Do Universities sometimes act like patent trolls

Researchers at the University of California Hastings College of the Law found that three-quarters of the drugs associated with new patents in the records of the Food and Drug Administration were not new drugs coming on the market, but existing drugs. Pharmaceutical companies extended their exclusivity over blockbuster drugs 80 percent of the time, attaching new patents on dosage and other aspects that had nothing to do with the original invention.

Here’s how it works: Pharmaceutical companies start moving doctors to the tweaked formulation before the initial patent runs out, so that by the time it expires nobody is prescribing the original drug. That gives them an extra 20 years of exclusivity in which they can charge patients and their insurance companies exorbitant fees. Society has nothing to gain.

In a brief to the court, the Initiative for Medicines, Access and Knowledge — a nonprofit group arguing for broader access to affordable medicines — argued that the patent office’s panel “is an important and necessary tool in the fight to lower drug prices because it allows the timely removal of unmerited patents, which promotes competition.”

Tahir Amin, a co-executive director of the initiative, added that “there are a lot of patent trolls trying to extort rents from low-quality patents.”

The Supreme Court has in recent years shown itself sympathetic to the argument that patent protections have become too restrictive. On half a dozen occasions since 2013, it has overturned decisions by Federal District Courts granting patent rights over what were ultimately fairly intuitive processes.

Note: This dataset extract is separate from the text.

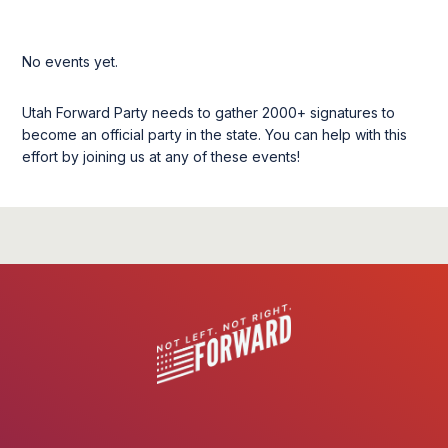
No events yet.
Utah Forward Party needs to gather 2000+ signatures to
become an official party in the state. You can help with this
effort by joining us at any of these events!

Notably, the Supreme Court’s 2014 decision in Alice Corporation v.CLS Bank International held that where a patent claim is based on an abstract idea, which is not patentable, using generic computer implementation does not transform that idea into a patentable invention.

Corporate interests are not aligned in this case, though. Pharmaceutical companies despise the patent office’s new powers. Information-technology corporations, which incorporate thousands of ideas into one gadget and see themselves as victims of patent trolls, are strong supporters of this relatively cheap and expedient avenue to challenge patents once they have been written.

The Goliaths of technology are, of course, out for themselves alone. Yet in this case they are aligned with the economy’s interest. For too long, innovation has been narrowed to fit patent holders’ argument for sacrosanct property rights. For these rights to hold, however, at the very least we need a system to undo those that prove to be invalid.